— Task to carry out —
Pick up the essay on the Trump "pee tape" below and keep writing it from the point where it stops.

— Document text —
***
WHY I NO LONGER CARE ABOUT THE "PEE TAPE"

Count me in as one of the folks who is one hundred percent certain that a Russian kompromat “pee tape” of Donald Trump and some Ruskie prostitutes actually exists. In the year that it has been in our collective existence, and despite the incessant bleating of right wing media shills to the contrary, not a single thing in the infamous Steele Dossier has been proven false. The golden notion squares with everything I know about Donald Trump—that he is a puerile, prurient and profane scumbag who gets off on humiliation and degradation, sexually and otherwise. We’ve recently learned that our illustrious Commander in Chief likes it when porn stars spank his flabby white ass with rolled-up magazines on whose covers he appears, then likes raw dogging them while telling them how much they remind him of his amply faux jugged daughter (who he has publicly mused about dating on several occasions) before firing off a handful of six-figure checks to keep their tongues from wagging.



Does paying a few hookers to piss on a hotel bed that Barack and Michelle Obama once shared really seem that out of character for this loathsome piece of shit? Of course not.


But where I once rooted for its sudden bombshell appearance on social media, I find myself caring less and less whether the pee tape exists. Sadly, Cheeto Benito's daily behavior as president is already far worse and much more embarrassing than anything that could appear on a Trumpian sex tape.


Is prostitutes pissing on a bed any more disgusting than our Dear Leader callously and cynically destroying tens of thousands of families by treating DACA kids as little more than political clay pigeons for his ravenously racist base?


Is a little pay-per-tinkle any more culturally offensive than taking up the cause of literal Nazis to the point of calling them “some very fine people” on television?


Is paying Nadia and Veronica to drench a few Sealy Posturepedics any more grossly indulgent than dispatching the National Guard to militarize our southern border even though illegal border crossings are currently at a 46-year low just because his white power fanbase hates Mexicans?
***
— Dataset excerpts —
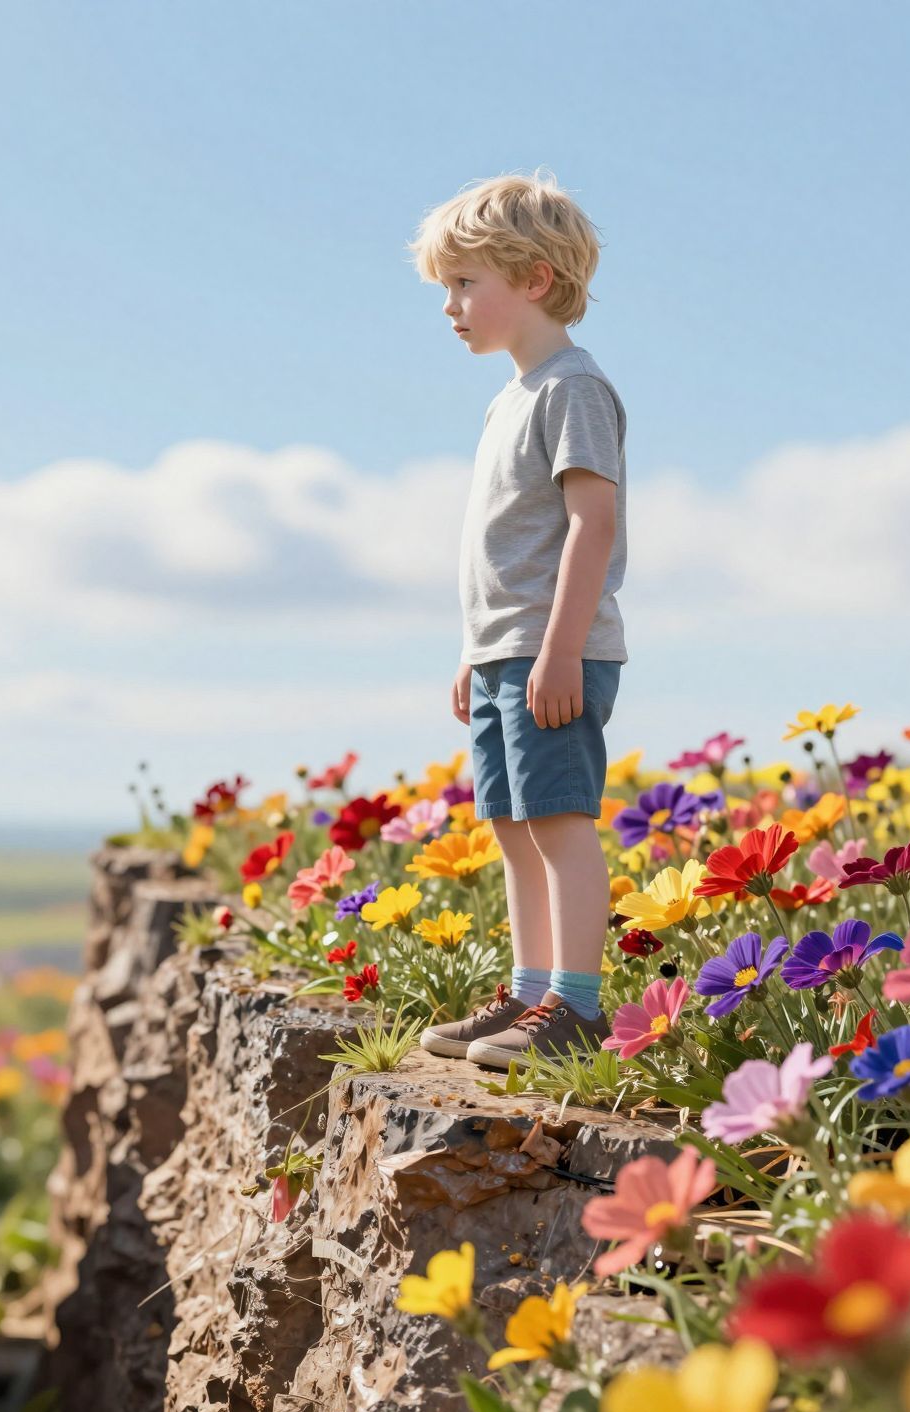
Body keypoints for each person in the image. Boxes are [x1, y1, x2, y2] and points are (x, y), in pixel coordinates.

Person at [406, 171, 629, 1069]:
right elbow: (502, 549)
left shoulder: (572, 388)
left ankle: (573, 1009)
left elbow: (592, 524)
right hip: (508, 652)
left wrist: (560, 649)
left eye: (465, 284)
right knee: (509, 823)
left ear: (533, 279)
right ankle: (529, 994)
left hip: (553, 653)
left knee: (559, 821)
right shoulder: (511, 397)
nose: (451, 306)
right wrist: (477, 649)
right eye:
***
— Answer section —
When it comes to sexual deviancy, as long as nobody is getting hurt, I tend to not give much of a shit what goes on behind closed doors. I didn’t care about Bill Clinton’s over-ballyhoo’d blowjob, ditto for JFK’s dalliances with Marilyn Monroe, and I try very hard not to visualize little Donny Fuckface flogging his Cialis-engorged cocktail carrot while two Russian hookers complicate the lives of the housekeeping staff at the Moscow Ritz-Carleton. When compared to the offensiveness of Trump’s daily life—a life in which a clearly broken and defective man needs to start Twitter wars, political wars, race wars, trade wars, and potentially nuclear wars just to gaslight himself from his own inescapable reality: that he is a fundamentally unloved, unredeemable, subhuman piece of shit who has failed monumentally at everything he could get his tiny little fingers on, from universities, steaks, vodkas, casinos, mortgage companies, board games, football leagues, airlines and casinos, to marriage, paternity, and literally everything else.


There’s nothing more disgusting, sad, or stomach turning than what this vile asshole did yesterday, the day before that, or will do today, tomorrow, and the day after that. This pathetic creature literally has no bottom.


That’s the real tragedy: that when compared to the most routine per diem public Trumpisms, paying a few hookers to piss on each other while he desperately rubs one out barely registers in the Top 40 shittiest things I can rattle off from the past year, alone. What’s worse, 40% of America continues to define his actions and brain-farted opinions as being perfectly in line with what will “Make America Great Again.”


And there’s not a sex act in the world more disgusting than that.